_SET EXERCISE_:
Every entry below must appear again, exactly as written.

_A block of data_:
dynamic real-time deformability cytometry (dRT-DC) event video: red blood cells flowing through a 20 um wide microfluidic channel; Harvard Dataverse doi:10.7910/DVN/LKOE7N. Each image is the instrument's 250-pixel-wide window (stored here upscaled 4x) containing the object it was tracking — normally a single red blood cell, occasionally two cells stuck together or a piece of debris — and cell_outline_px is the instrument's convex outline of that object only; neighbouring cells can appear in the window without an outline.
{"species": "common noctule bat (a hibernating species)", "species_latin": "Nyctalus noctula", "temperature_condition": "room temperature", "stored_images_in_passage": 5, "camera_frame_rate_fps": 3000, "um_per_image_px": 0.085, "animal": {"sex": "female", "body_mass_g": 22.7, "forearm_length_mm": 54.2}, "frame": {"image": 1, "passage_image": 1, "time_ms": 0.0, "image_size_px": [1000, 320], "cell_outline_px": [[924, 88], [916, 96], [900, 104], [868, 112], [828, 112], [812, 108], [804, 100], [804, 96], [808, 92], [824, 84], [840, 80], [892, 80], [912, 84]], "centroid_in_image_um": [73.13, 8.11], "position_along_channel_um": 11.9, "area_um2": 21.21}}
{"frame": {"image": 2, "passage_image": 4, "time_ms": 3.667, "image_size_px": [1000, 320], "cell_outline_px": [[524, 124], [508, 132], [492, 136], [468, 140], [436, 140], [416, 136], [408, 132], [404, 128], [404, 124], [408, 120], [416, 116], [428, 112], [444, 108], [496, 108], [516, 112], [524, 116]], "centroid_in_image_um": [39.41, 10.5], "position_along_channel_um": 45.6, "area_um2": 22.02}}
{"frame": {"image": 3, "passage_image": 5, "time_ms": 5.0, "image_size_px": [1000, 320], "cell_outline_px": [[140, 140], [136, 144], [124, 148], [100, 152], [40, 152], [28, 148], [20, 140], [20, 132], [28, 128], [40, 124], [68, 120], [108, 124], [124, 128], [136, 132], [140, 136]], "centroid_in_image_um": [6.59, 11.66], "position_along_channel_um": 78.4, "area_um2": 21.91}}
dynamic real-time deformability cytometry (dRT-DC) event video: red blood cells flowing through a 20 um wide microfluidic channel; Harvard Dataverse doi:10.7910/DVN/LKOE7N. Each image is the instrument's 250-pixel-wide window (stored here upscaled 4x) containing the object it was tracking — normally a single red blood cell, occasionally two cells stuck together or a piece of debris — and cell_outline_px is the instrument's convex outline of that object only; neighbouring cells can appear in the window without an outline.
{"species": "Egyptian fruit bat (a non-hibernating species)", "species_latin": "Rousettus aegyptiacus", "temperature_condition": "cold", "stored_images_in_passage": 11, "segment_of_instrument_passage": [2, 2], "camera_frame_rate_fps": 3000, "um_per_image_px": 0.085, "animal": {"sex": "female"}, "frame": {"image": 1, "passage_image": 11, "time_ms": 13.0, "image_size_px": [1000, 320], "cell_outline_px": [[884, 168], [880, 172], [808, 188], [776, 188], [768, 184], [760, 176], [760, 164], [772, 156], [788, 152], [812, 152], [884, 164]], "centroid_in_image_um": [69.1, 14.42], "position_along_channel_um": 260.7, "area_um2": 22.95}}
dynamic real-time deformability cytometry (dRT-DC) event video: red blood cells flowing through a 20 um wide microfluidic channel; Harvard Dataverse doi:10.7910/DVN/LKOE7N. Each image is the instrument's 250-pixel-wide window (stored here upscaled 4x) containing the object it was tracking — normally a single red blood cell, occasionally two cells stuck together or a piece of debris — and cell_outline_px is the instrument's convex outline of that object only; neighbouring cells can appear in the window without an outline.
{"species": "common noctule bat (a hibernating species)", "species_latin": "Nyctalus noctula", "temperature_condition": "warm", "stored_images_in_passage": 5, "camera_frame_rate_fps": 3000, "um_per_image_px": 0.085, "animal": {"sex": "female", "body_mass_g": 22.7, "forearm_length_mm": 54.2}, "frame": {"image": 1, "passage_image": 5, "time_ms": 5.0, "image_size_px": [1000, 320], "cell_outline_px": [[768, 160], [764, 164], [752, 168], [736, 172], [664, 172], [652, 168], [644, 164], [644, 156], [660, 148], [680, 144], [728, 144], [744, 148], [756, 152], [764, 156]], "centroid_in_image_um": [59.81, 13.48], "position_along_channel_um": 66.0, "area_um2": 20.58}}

_FINAL ANSWER_:
dynamic real-time deformability cytometry (dRT-DC) event video: red blood cells flowing through a 20 um wide microfluidic channel; Harvard Dataverse doi:10.7910/DVN/LKOE7N. Each image is the instrument's 250-pixel-wide window (stored here upscaled 4x) containing the object it was tracking — normally a single red blood cell, occasionally two cells stuck together or a piece of debris — and cell_outline_px is the instrument's convex outline of that object only; neighbouring cells can appear in the window without an outline.
{"species": "common noctule bat (a hibernating species)", "species_latin": "Nyctalus noctula", "temperature_condition": "room temperature", "stored_images_in_passage": 5, "camera_frame_rate_fps": 3000, "um_per_image_px": 0.085, "animal": {"sex": "female", "body_mass_g": 22.7, "forearm_length_mm": 54.2}, "frame": {"image": 1, "passage_image": 1, "time_ms": 0.0, "image_size_px": [1000, 320], "cell_outline_px": [[924, 88], [916, 96], [900, 104], [868, 112], [828, 112], [812, 108], [804, 100], [804, 96], [808, 92], [824, 84], [840, 80], [892, 80], [912, 84]], "centroid_in_image_um": [73.13, 8.11], "position_along_channel_um": 11.9, "area_um2": 21.21}}
{"frame": {"image": 2, "passage_image": 4, "time_ms": 3.667, "image_size_px": [1000, 320], "cell_outline_px": [[524, 124], [508, 132], [492, 136], [468, 140], [436, 140], [416, 136], [408, 132], [404, 128], [404, 124], [408, 120], [416, 116], [428, 112], [444, 108], [496, 108], [516, 112], [524, 116]], "centroid_in_image_um": [39.41, 10.5], "position_along_channel_um": 45.6, "area_um2": 22.02}}
{"frame": {"image": 3, "passage_image": 5, "time_ms": 5.0, "image_size_px": [1000, 320], "cell_outline_px": [[140, 140], [136, 144], [124, 148], [100, 152], [40, 152], [28, 148], [20, 140], [20, 132], [28, 128], [40, 124], [68, 120], [108, 124], [124, 128], [136, 132], [140, 136]], "centroid_in_image_um": [6.59, 11.66], "position_along_channel_um": 78.4, "area_um2": 21.91}}
dynamic real-time deformability cytometry (dRT-DC) event video: red blood cells flowing through a 20 um wide microfluidic channel; Harvard Dataverse doi:10.7910/DVN/LKOE7N. Each image is the instrument's 250-pixel-wide window (stored here upscaled 4x) containing the object it was tracking — normally a single red blood cell, occasionally two cells stuck together or a piece of debris — and cell_outline_px is the instrument's convex outline of that object only; neighbouring cells can appear in the window without an outline.
{"species": "Egyptian fruit bat (a non-hibernating species)", "species_latin": "Rousettus aegyptiacus", "temperature_condition": "cold", "stored_images_in_passage": 11, "segment_of_instrument_passage": [2, 2], "camera_frame_rate_fps": 3000, "um_per_image_px": 0.085, "animal": {"sex": "female"}, "frame": {"image": 1, "passage_image": 11, "time_ms": 13.0, "image_size_px": [1000, 320], "cell_outline_px": [[884, 168], [880, 172], [808, 188], [776, 188], [768, 184], [760, 176], [760, 164], [772, 156], [788, 152], [812, 152], [884, 164]], "centroid_in_image_um": [69.1, 14.42], "position_along_channel_um": 260.7, "area_um2": 22.95}}
dynamic real-time deformability cytometry (dRT-DC) event video: red blood cells flowing through a 20 um wide microfluidic channel; Harvard Dataverse doi:10.7910/DVN/LKOE7N. Each image is the instrument's 250-pixel-wide window (stored here upscaled 4x) containing the object it was tracking — normally a single red blood cell, occasionally two cells stuck together or a piece of debris — and cell_outline_px is the instrument's convex outline of that object only; neighbouring cells can appear in the window without an outline.
{"species": "common noctule bat (a hibernating species)", "species_latin": "Nyctalus noctula", "temperature_condition": "warm", "stored_images_in_passage": 5, "camera_frame_rate_fps": 3000, "um_per_image_px": 0.085, "animal": {"sex": "female", "body_mass_g": 22.7, "forearm_length_mm": 54.2}, "frame": {"image": 1, "passage_image": 5, "time_ms": 5.0, "image_size_px": [1000, 320], "cell_outline_px": [[768, 160], [764, 164], [752, 168], [736, 172], [664, 172], [652, 168], [644, 164], [644, 156], [660, 148], [680, 144], [728, 144], [744, 148], [756, 152], [764, 156]], "centroid_in_image_um": [59.81, 13.48], "position_along_channel_um": 66.0, "area_um2": 20.58}}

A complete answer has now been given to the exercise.